Source records:
********************
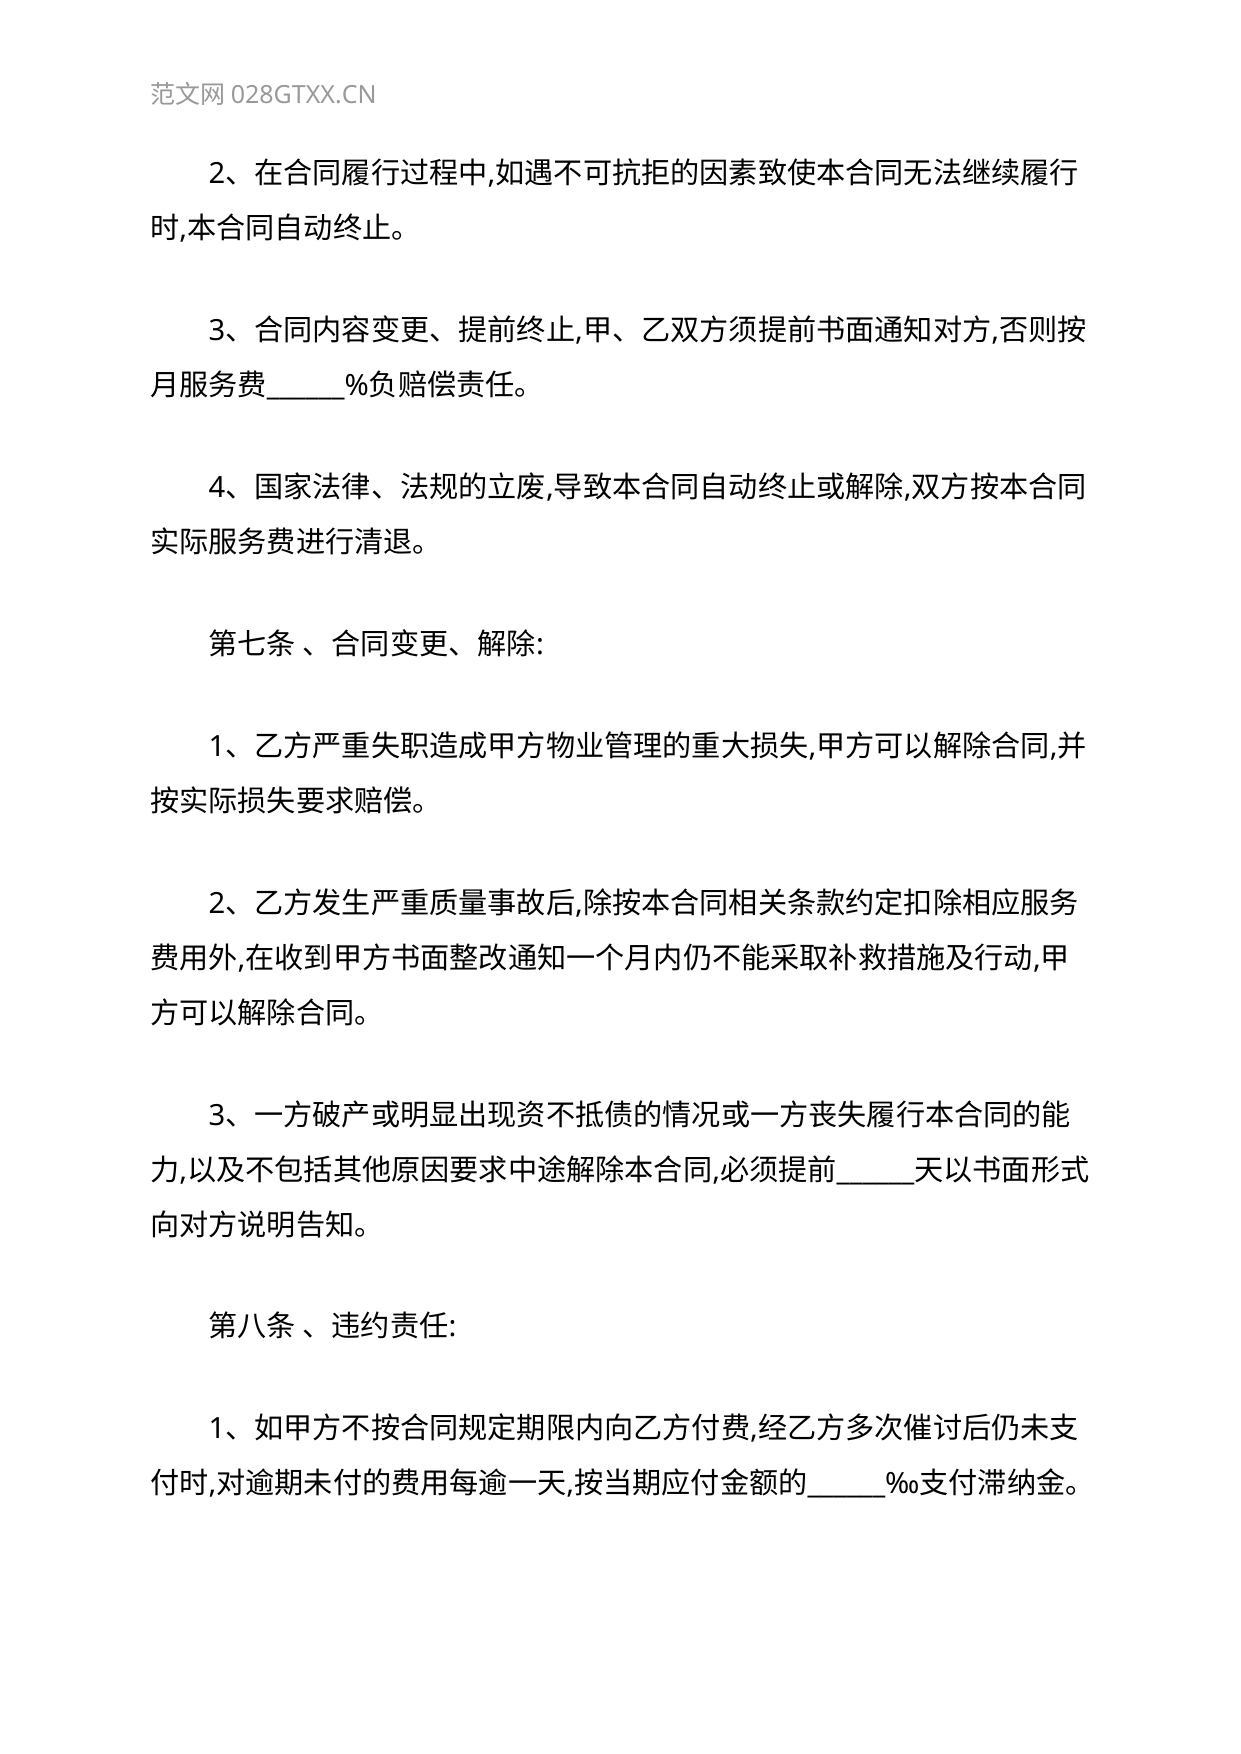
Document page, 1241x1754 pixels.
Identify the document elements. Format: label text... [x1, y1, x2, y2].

text 第八条 、违约责任: [150, 1303, 1090, 1345]
text 3、一方破产或明显出现资不抵债的情况或一方丧失履行本合同的能力,以及不包括其他原因要求中途解除本合同,必须提前______天以书面形式向对方说明告知。 [150, 1091, 1090, 1243]
text 2、乙方发生严重质量事故后,除按本合同相关条款约定扣除相应服务费用外,在收到甲方书面整改通知一个月内仍不能采取补救措施及行动,甲方可以解除合同。 [150, 879, 1090, 1032]
text 3、合同内容变更、提前终止,甲、乙双方须提前书面通知对方,否则按月服务费______%负赔偿责任。 [150, 307, 1090, 404]
text 1、如甲方不按合同规定期限内向乙方付费,经乙方多次催讨后仍未支付时,对逾期未付的费用每逾一天,按当期应付金额的______‰支付滞纳金。 [150, 1405, 1090, 1502]
text 第七条 、合同变更、解除: [150, 621, 1090, 663]
text 2、在合同履行过程中,如遇不可抗拒的因素致使本合同无法继续履行时,本合同自动终止。 [150, 150, 1090, 247]
text 1、乙方严重失职造成甲方物业管理的重大损失,甲方可以解除合同,并按实际损失要求赔偿。 [150, 723, 1090, 820]
text 4、国家法律、法规的立废,导致本合同自动终止或解除,双方按本合同实际服务费进行清退。 [150, 464, 1090, 561]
********************
YOUR TASK: Transcribe every record exactly and omit each image.

ANSWER TO THIS EXERCISE:
Document page, 1241x1754 pixels.
Identify the document elements. Format: label text... [x1, y1, x2, y2].

text 第八条 、违约责任: [150, 1303, 1090, 1345]
text 3、一方破产或明显出现资不抵债的情况或一方丧失履行本合同的能力,以及不包括其他原因要求中途解除本合同,必须提前______天以书面形式向对方说明告知。 [150, 1091, 1090, 1243]
text 2、乙方发生严重质量事故后,除按本合同相关条款约定扣除相应服务费用外,在收到甲方书面整改通知一个月内仍不能采取补救措施及行动,甲方可以解除合同。 [150, 879, 1090, 1032]
text 3、合同内容变更、提前终止,甲、乙双方须提前书面通知对方,否则按月服务费______%负赔偿责任。 [150, 307, 1090, 404]
text 1、如甲方不按合同规定期限内向乙方付费,经乙方多次催讨后仍未支付时,对逾期未付的费用每逾一天,按当期应付金额的______‰支付滞纳金。 [150, 1405, 1090, 1502]
text 第七条 、合同变更、解除: [150, 621, 1090, 663]
text 2、在合同履行过程中,如遇不可抗拒的因素致使本合同无法继续履行时,本合同自动终止。 [150, 150, 1090, 247]
text 1、乙方严重失职造成甲方物业管理的重大损失,甲方可以解除合同,并按实际损失要求赔偿。 [150, 723, 1090, 820]
text 4、国家法律、法规的立废,导致本合同自动终止或解除,双方按本合同实际服务费进行清退。 [150, 464, 1090, 561]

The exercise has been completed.